By the standards of Peter Jackson’s “Hobbit” series—not, by any stretch of the imagination, the equal of his “Lord of the Rings” trilogy—“The Battle of the Five Armies” isn’t bad. In fact, it’s the best of the lot, provided that you don’t mind watching roughly two hours of sustained CGI battle scenes (including a few one-on-one confrontations tossed in for variety’s sake) without much else to intrude on the mayhem. Despite the frenetic action, it’s actually easier on the eye than the previous installments, the first of which suffered from the still-imperfect 48-frames-per-second 3D format.

The movie picks up exactly where “The Desolation of Smaug” left off, with the dragon attacking the human-populated Laketown, whose buildings are incinerated or crushed while the residents attempt to flee, at times successfully. Only bowman Bard (Luke Evans) chooses to try to bring the beast down, assisted by his equally courageous son Bain (John Bell). Meanwhile the band of dwarves led by Prince Thorin (Richard Armitage) have taken possession of Smaug’s treasure within the Lonely Mountain that dominates the kingdom of Erebor, and Thorin, increasingly possessed by the greed the gold induces, grows despotic, refusing to share the hoard with anyone and demanding that his fellow dwarves find the much-desired Arkinstone. His personality change distresses peaceable Bilbo Baggins (Martin Freeman), the hobbit who’s accompanied the dwarves at the behest of Gandalf (Ian McKellen), and has in fact discovered the stone, though he keeps it to himself.

Soon elf king Thranduil (Lee Pace) shows up with his army to demand that Thorin hand over some jewels that are part of Smaug’s trove. Bard tries to mediate, but much to Bilbo’s unease Thorin refuses any compromise. The forces of Thranduil and Bard prepare to assault the mountain fortress, but Gandalf, freed from captivity through the intervention of Galadriel (Cate Blanchett) and Saruman (Christopher Lee), arrives to warn of the approach of a huge orc army led by Azog (Manu Bennett) that they must face together. The engagement is further swelled by a dwarf host led by Dain (Billy Connolly), and eventually by a flying squadron of Great Eagles led by Radagast (Sylvester McCoy).

While all this tumult is going on, Thorin must overcome his lust for power to join the fray, while the romantic triangle involving elf bowman Legolas (Orlando Bloom), lovely Tauriel (Evangeline Lilly) and dwarf Kili (Aidan Turner) will be decided as the three engage in combat against some brutish orcs.
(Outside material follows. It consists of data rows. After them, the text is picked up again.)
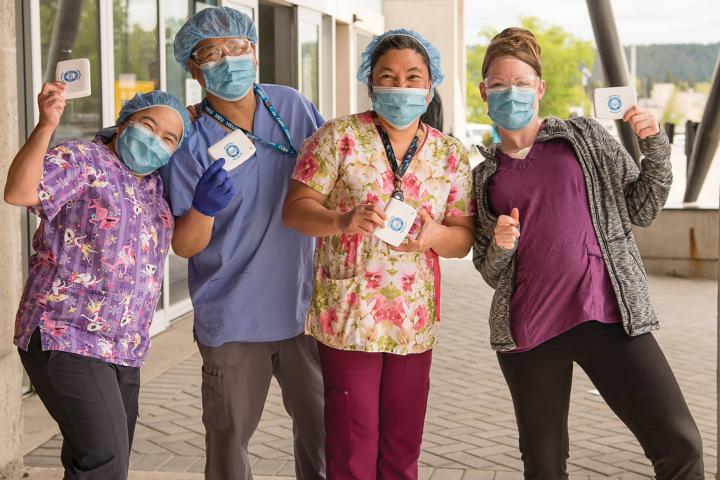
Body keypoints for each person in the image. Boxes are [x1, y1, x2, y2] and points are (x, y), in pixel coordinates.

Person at [472, 28, 703, 479]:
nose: (511, 92)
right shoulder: (484, 177)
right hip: (530, 333)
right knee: (544, 467)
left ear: (540, 89)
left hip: (608, 319)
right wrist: (501, 247)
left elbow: (643, 206)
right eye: (499, 84)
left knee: (680, 445)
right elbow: (488, 269)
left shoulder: (585, 139)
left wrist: (654, 145)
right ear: (484, 92)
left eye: (521, 83)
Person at [283, 29, 475, 479]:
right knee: (352, 446)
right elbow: (295, 211)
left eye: (413, 77)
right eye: (388, 76)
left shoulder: (450, 154)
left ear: (430, 85)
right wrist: (341, 221)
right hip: (348, 317)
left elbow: (462, 238)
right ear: (371, 83)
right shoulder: (338, 137)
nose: (401, 87)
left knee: (402, 447)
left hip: (412, 320)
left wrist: (433, 237)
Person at [162, 6, 326, 479]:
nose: (228, 59)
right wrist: (204, 208)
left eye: (238, 48)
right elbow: (186, 246)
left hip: (303, 309)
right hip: (232, 316)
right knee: (229, 444)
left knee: (325, 437)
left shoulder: (291, 105)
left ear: (254, 52)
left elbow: (334, 173)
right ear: (194, 69)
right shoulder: (189, 136)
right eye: (212, 52)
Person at [4, 86, 191, 479]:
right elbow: (20, 191)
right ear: (123, 124)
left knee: (97, 461)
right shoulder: (84, 159)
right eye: (147, 125)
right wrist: (46, 125)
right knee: (104, 459)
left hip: (124, 348)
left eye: (169, 138)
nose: (155, 139)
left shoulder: (156, 187)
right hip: (65, 332)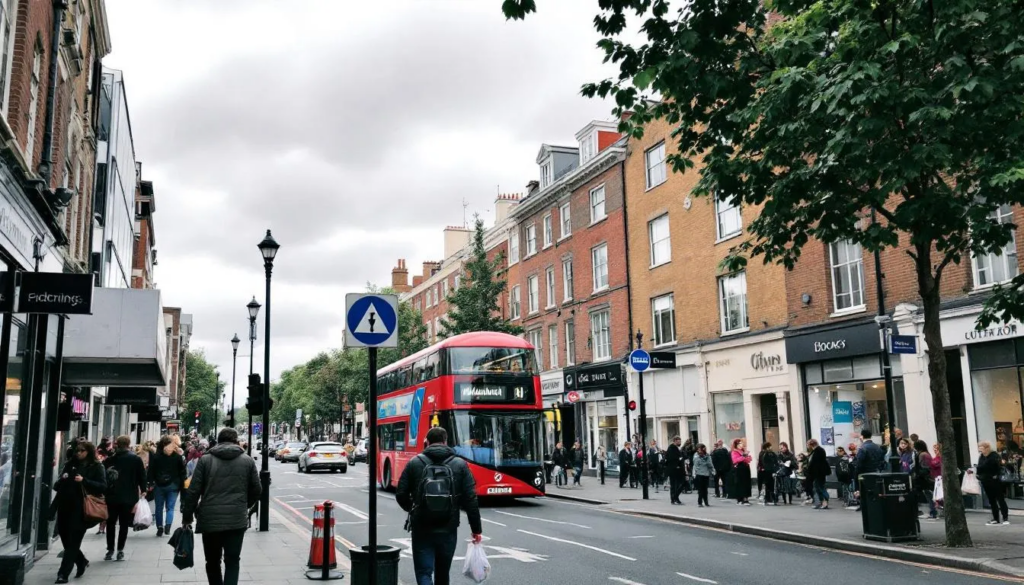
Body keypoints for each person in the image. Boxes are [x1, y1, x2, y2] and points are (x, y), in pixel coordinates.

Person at [396, 426, 482, 585]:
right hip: (448, 527)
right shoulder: (460, 464)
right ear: (445, 441)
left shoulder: (415, 463)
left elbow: (401, 494)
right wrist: (476, 529)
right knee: (443, 573)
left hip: (421, 526)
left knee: (423, 572)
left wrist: (413, 508)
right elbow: (471, 499)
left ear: (427, 442)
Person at [182, 428, 262, 585]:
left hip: (210, 518)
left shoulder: (205, 460)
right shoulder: (247, 461)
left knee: (212, 561)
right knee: (232, 561)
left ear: (218, 441)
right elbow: (257, 490)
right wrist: (244, 505)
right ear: (236, 441)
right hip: (236, 519)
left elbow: (193, 491)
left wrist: (187, 517)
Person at [52, 441, 106, 583]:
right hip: (65, 507)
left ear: (89, 451)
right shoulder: (70, 464)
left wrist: (84, 480)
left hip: (81, 510)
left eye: (82, 450)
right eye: (77, 450)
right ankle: (81, 561)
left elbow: (102, 486)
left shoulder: (96, 466)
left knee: (73, 543)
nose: (78, 453)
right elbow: (58, 485)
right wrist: (62, 480)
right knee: (65, 539)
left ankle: (63, 574)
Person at [103, 435, 147, 561]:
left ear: (117, 444)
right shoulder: (135, 459)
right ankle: (120, 549)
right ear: (128, 444)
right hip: (128, 496)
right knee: (123, 523)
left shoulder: (110, 460)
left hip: (112, 495)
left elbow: (104, 476)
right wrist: (143, 490)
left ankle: (110, 549)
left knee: (110, 523)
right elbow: (142, 476)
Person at [149, 435, 188, 537]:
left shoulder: (156, 457)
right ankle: (168, 526)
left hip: (159, 485)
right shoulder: (177, 457)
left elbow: (151, 471)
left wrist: (150, 482)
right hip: (173, 485)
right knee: (170, 507)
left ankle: (159, 527)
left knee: (159, 507)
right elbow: (182, 472)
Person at [975, 441, 1009, 526]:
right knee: (991, 500)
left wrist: (995, 474)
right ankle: (996, 518)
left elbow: (998, 467)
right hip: (986, 481)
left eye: (981, 447)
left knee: (1000, 499)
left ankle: (1005, 518)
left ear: (986, 448)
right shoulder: (982, 457)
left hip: (995, 480)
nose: (979, 449)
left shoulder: (994, 456)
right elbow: (979, 467)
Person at [912, 440, 937, 519]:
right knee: (928, 494)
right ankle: (932, 511)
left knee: (928, 494)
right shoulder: (924, 454)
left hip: (924, 478)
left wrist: (918, 473)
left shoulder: (923, 454)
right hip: (924, 477)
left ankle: (933, 511)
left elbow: (924, 466)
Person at [807, 439, 830, 510]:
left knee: (820, 487)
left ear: (811, 445)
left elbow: (816, 464)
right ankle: (822, 501)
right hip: (818, 473)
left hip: (819, 473)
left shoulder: (818, 451)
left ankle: (825, 501)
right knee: (818, 487)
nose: (808, 447)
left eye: (808, 445)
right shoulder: (816, 451)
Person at [730, 439, 752, 505]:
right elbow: (735, 460)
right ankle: (740, 499)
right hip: (739, 469)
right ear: (736, 445)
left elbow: (748, 459)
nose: (741, 445)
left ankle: (746, 498)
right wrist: (743, 456)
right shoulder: (734, 452)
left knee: (747, 483)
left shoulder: (743, 451)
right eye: (739, 444)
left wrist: (748, 457)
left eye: (741, 443)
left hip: (746, 468)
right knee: (740, 484)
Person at [665, 436, 685, 505]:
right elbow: (670, 459)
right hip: (673, 470)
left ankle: (675, 497)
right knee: (674, 485)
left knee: (680, 484)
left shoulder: (676, 448)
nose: (680, 442)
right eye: (679, 441)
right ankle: (673, 498)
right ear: (675, 441)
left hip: (678, 470)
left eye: (680, 441)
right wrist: (678, 461)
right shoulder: (671, 448)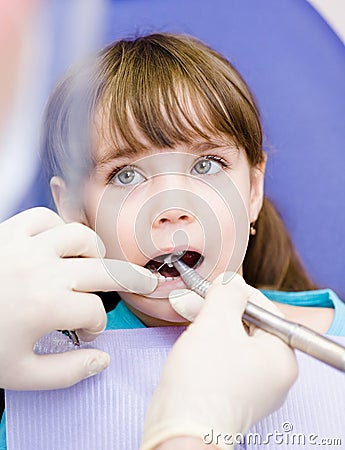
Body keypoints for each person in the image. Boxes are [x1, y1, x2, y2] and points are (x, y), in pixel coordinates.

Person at [0, 31, 341, 447]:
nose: (171, 208)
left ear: (252, 191)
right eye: (126, 175)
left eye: (206, 165)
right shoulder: (25, 362)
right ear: (76, 212)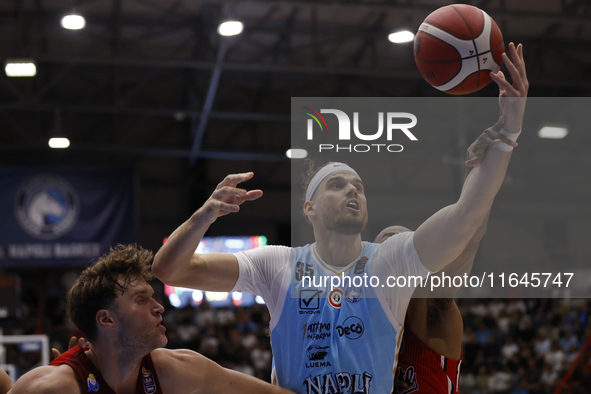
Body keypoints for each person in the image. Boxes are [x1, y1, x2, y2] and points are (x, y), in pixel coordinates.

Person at [153, 43, 527, 394]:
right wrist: (204, 214)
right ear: (309, 207)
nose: (352, 191)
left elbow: (465, 217)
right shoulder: (277, 262)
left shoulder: (389, 259)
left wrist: (509, 131)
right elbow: (170, 270)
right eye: (337, 185)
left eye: (358, 186)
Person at [8, 244, 296, 394]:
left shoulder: (175, 370)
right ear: (106, 320)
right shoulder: (53, 387)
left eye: (153, 296)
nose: (159, 307)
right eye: (141, 299)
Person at [374, 121, 513, 394]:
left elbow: (470, 233)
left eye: (399, 249)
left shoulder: (435, 311)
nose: (392, 258)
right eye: (384, 250)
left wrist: (477, 174)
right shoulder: (364, 336)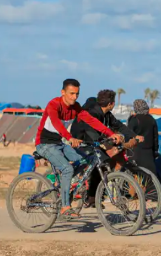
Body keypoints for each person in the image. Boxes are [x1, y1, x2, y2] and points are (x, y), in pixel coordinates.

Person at [35, 79, 123, 217]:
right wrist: (69, 137)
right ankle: (65, 207)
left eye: (77, 94)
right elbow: (56, 123)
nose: (74, 97)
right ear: (62, 92)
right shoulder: (54, 104)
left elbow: (92, 120)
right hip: (44, 144)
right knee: (67, 168)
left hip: (59, 143)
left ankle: (66, 186)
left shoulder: (75, 107)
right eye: (71, 93)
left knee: (86, 160)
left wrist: (111, 134)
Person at [70, 90, 141, 207]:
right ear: (111, 104)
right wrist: (106, 140)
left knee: (102, 165)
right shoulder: (92, 113)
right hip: (81, 141)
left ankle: (92, 198)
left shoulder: (107, 114)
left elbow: (119, 125)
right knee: (97, 162)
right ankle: (72, 184)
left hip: (93, 141)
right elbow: (91, 132)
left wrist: (134, 136)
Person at [127, 99, 159, 175]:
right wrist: (155, 151)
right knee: (150, 177)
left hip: (135, 152)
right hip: (149, 152)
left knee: (135, 176)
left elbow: (128, 135)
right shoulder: (152, 119)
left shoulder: (134, 119)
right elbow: (155, 137)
And, of course, the narrative must be taken to the point where it can act as a springboard to the “Rings” trilogy, while Bilbo’s return to the shire has to be added as a genial postscript, which allows for the brief return of Ian Holm as his older self, always an ingratiating sight.
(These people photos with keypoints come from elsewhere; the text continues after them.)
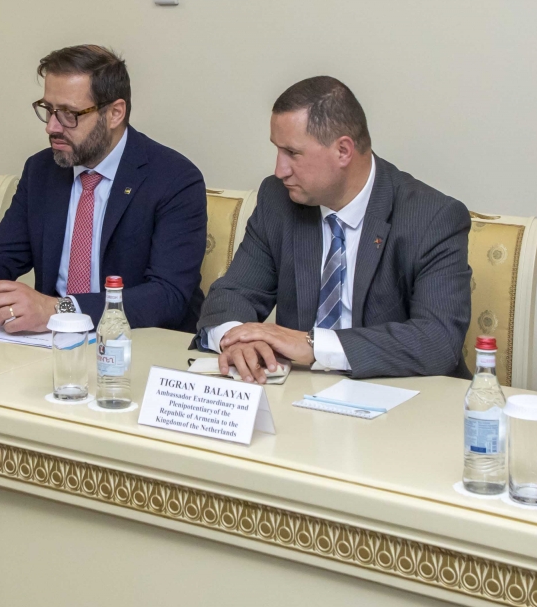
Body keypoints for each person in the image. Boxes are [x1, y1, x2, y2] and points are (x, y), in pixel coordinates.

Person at [199, 76, 473, 382]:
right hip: (298, 394)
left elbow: (437, 339)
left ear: (343, 150)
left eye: (292, 153)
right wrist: (237, 340)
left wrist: (315, 346)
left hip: (403, 397)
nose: (280, 170)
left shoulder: (432, 217)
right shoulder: (278, 199)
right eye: (277, 150)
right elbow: (232, 295)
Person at [0, 45, 206, 333]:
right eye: (48, 110)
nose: (52, 127)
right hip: (52, 343)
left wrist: (59, 309)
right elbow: (2, 256)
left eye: (69, 114)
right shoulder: (41, 170)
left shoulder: (173, 178)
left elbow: (167, 296)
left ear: (115, 113)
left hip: (139, 341)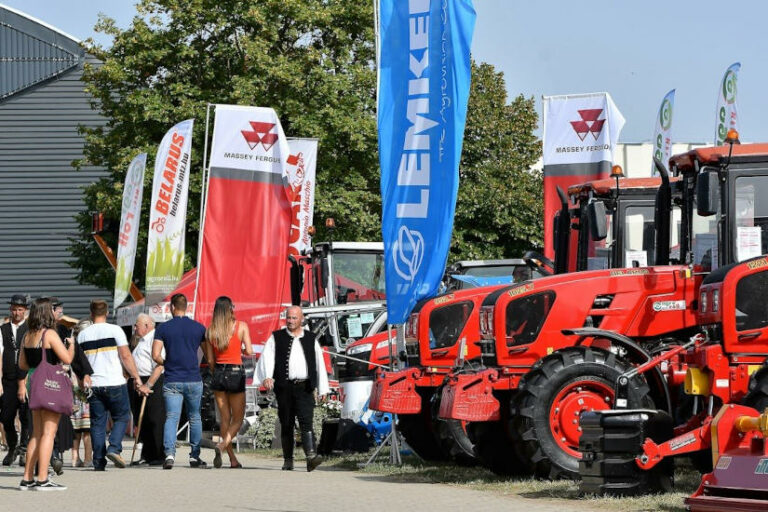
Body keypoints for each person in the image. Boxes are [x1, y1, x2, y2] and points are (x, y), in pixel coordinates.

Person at [254, 306, 329, 472]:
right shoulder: (276, 337)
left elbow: (319, 364)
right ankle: (288, 459)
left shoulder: (310, 338)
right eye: (288, 317)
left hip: (305, 387)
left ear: (301, 319)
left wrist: (323, 388)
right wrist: (267, 376)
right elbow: (267, 357)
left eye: (294, 318)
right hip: (284, 387)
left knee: (306, 421)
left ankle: (310, 456)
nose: (290, 321)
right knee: (286, 422)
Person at [77, 299, 148, 471]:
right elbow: (125, 356)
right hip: (115, 382)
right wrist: (136, 377)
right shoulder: (115, 330)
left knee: (97, 423)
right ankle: (114, 448)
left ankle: (98, 461)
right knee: (122, 416)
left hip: (94, 384)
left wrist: (81, 384)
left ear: (91, 313)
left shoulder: (82, 335)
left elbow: (79, 363)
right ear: (107, 313)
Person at [18, 297, 74, 490]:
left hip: (34, 383)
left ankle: (27, 478)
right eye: (52, 309)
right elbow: (67, 359)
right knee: (49, 433)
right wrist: (71, 345)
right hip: (50, 385)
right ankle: (42, 478)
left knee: (36, 433)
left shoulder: (27, 335)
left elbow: (22, 364)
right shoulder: (49, 334)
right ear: (46, 312)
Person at [152, 293, 213, 469]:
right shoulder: (199, 328)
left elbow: (155, 355)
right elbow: (209, 357)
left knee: (172, 417)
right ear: (187, 307)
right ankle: (194, 456)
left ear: (172, 307)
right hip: (193, 378)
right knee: (195, 417)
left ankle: (169, 455)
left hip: (172, 379)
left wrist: (167, 362)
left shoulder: (163, 328)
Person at [203, 297, 253, 469]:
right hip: (235, 373)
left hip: (218, 372)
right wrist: (241, 349)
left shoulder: (210, 331)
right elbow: (249, 350)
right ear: (231, 308)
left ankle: (232, 459)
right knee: (238, 419)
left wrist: (216, 371)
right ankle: (223, 445)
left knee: (224, 419)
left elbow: (210, 360)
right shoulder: (241, 326)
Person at [48, 297, 93, 475]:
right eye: (58, 309)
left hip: (63, 380)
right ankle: (50, 456)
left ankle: (55, 455)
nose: (60, 312)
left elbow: (77, 354)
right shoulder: (36, 330)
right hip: (45, 380)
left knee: (60, 421)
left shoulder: (62, 330)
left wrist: (85, 372)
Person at [130, 313, 165, 465]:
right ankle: (147, 454)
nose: (134, 328)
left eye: (136, 325)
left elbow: (160, 365)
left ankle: (158, 454)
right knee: (142, 419)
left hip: (152, 380)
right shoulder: (141, 340)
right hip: (140, 380)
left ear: (146, 325)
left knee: (155, 418)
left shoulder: (155, 339)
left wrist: (148, 385)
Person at [1, 294, 30, 467]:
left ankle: (24, 449)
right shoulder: (3, 329)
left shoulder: (30, 328)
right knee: (6, 417)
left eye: (20, 309)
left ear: (25, 310)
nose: (16, 312)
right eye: (14, 309)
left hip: (26, 377)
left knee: (26, 416)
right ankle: (12, 447)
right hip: (8, 379)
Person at [70, 319, 93, 468]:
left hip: (72, 391)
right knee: (87, 429)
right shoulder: (88, 349)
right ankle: (88, 458)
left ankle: (75, 457)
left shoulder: (71, 347)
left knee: (76, 428)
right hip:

It will aid your enjoyment of “The Battle of Five Armies,” of course, if you recognize all the curious characters named above and understand their relationships and past encounters. But even if you don’t, the movie still can entertain with its virtually non-stop action set-pieces, which are meticulously choreographed and rendered with Jackson’s customarily exquisite CGI work, though they do tend to go on to the point of near-exhaustion, especially since the addition of one new contingent after another can grow wearisome. One can also appreciate the sweetness of Freeman’s performance , and some might find Armitage’s stentorian Thorin impressive, though there’s more than a hint of low-grade Shakespeare in his ravings. A few might even be amused by Ryan Gage’s sniveling Alfrid, the erstwhile aide to Laketown’s mayor (Stephen Fry, in what amounts to a cameo), although most will probably find his antics more grating than funny. Otherwise the actors—even the hammy McKellen—play second fiddle to the visuals.
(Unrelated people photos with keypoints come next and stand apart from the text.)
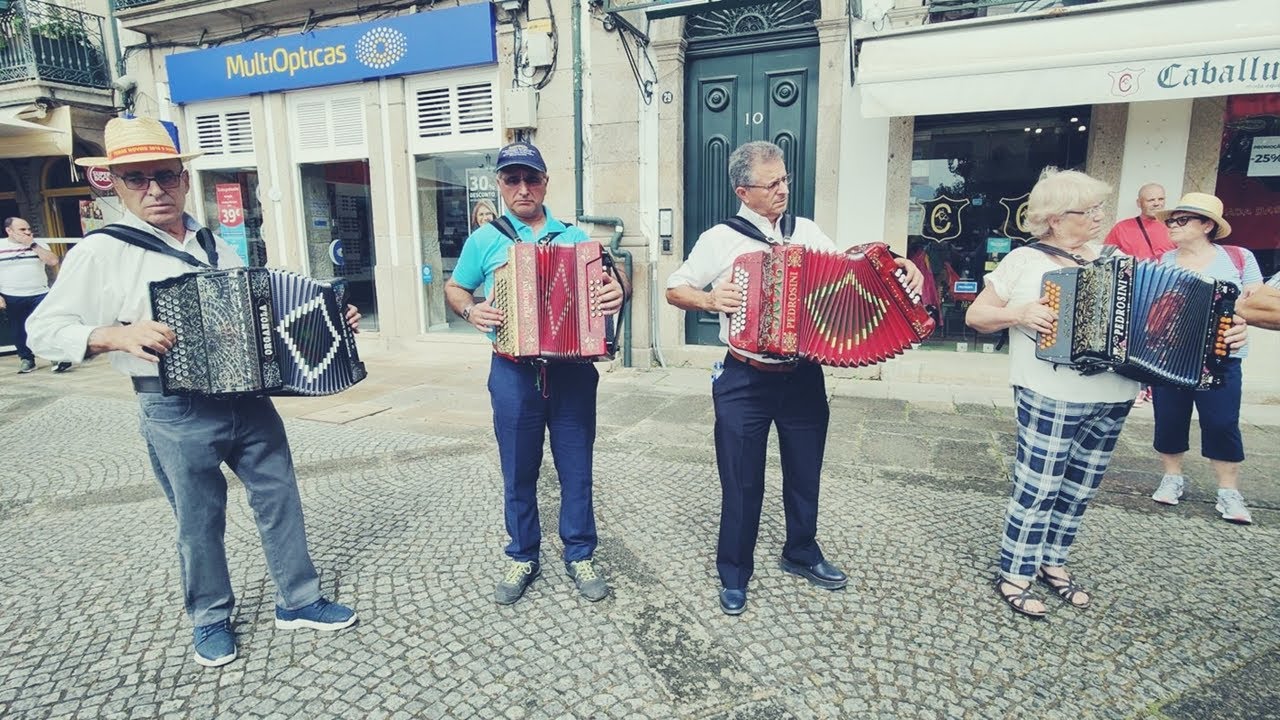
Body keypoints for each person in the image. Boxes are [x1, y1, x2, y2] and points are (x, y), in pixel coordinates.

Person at [26, 117, 359, 668]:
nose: (154, 189)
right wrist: (113, 334)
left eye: (164, 175)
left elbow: (262, 318)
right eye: (136, 179)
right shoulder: (101, 252)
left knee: (279, 499)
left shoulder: (213, 243)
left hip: (248, 400)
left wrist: (326, 319)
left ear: (183, 178)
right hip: (173, 405)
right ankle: (209, 618)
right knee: (198, 519)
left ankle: (298, 601)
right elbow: (43, 330)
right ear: (116, 184)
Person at [965, 170, 1248, 619]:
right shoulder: (1025, 261)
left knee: (1079, 488)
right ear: (1055, 219)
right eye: (1088, 210)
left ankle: (1052, 562)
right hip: (1050, 392)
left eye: (1100, 208)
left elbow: (1177, 310)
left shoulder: (1118, 259)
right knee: (1038, 487)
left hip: (1115, 393)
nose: (1100, 217)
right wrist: (1021, 312)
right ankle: (1015, 570)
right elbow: (978, 315)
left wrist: (1226, 330)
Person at [664, 141, 924, 616]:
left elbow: (851, 272)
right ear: (744, 191)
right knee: (742, 480)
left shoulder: (805, 230)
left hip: (803, 375)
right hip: (745, 376)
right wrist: (708, 300)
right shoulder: (720, 238)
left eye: (785, 178)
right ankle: (734, 571)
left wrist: (896, 270)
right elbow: (674, 287)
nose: (784, 189)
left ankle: (801, 551)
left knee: (805, 471)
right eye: (773, 183)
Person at [444, 141, 627, 606]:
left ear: (546, 182)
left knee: (576, 469)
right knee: (518, 470)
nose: (523, 188)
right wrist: (471, 311)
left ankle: (580, 552)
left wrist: (616, 295)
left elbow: (611, 287)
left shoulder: (574, 239)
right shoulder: (485, 239)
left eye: (532, 178)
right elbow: (456, 287)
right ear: (501, 185)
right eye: (512, 179)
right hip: (512, 373)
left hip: (572, 372)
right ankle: (523, 554)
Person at [1148, 193, 1262, 524]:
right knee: (1169, 418)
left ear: (1207, 225)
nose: (1171, 226)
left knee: (1222, 421)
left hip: (1223, 354)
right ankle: (1172, 477)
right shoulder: (1162, 262)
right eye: (1171, 220)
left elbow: (1257, 305)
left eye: (1181, 220)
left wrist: (1243, 321)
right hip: (1170, 354)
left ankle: (1228, 491)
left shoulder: (1240, 259)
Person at [1103, 183, 1173, 406]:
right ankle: (1137, 386)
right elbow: (1106, 258)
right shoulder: (1122, 228)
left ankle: (1155, 387)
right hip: (1134, 293)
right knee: (1133, 339)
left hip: (1165, 294)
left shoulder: (1173, 228)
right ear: (1139, 203)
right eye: (1151, 199)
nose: (1156, 203)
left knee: (1160, 341)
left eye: (1160, 199)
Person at [0, 217, 70, 374]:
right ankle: (27, 359)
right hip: (12, 294)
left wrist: (32, 244)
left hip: (39, 292)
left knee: (47, 325)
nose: (27, 232)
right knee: (19, 329)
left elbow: (53, 261)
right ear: (9, 231)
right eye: (22, 230)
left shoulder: (38, 244)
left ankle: (57, 357)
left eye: (28, 229)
But they are marvelous visuals, done up in the cutting-edge technology for which Jackson has become famous (or infamous, if you dislike such razzmatazz). His special-effects team have worked their usual wonders, from the fire-breathing Smaug to the many varieties of grotesque orcs, and there are some stunning scenes of massed elf archers and the Lakeside city ablaze. And this time around, the images are unaffected by the problems the craftsmen faced in the first “Hobbit” entry, where the high-frame rate 3D gave extra clarity to the bigger scenes but otherwise resulted in an artificial, plastic look. Here virtually everything is crisp and clear, although there are a few instances in which the computer-generated simulacra of real actors fashioned for stunts no human could manage look like the CGI creations they are. (That’s particularly evident in the culminating fight scene for Bloom’s Legolas, though the actor certainly isn’t at fault.) For the most part, though, Andrew Lesnie’s cinematography is top-drawer, and editor Jabez Olssen is to be congratulated for bringing in the picture at 144 minutes—relatively short when compared to the earlier, more meandering and digressive, installments. Once again Howard Shore contributes a score that complements the action sequences while making use of some pleasantly scaled-down melodies in the relatively rare intimate moments.

All told, “The Battle of the Five Armies” represents the pinnacle of Jackson’s “Hobbit” trilogy, even though it still can’t match any of the three “Lord of the Rings” installments. Nevertheless that’s a better outcome than George Lucas’ second “Star Wars” trilogy managed.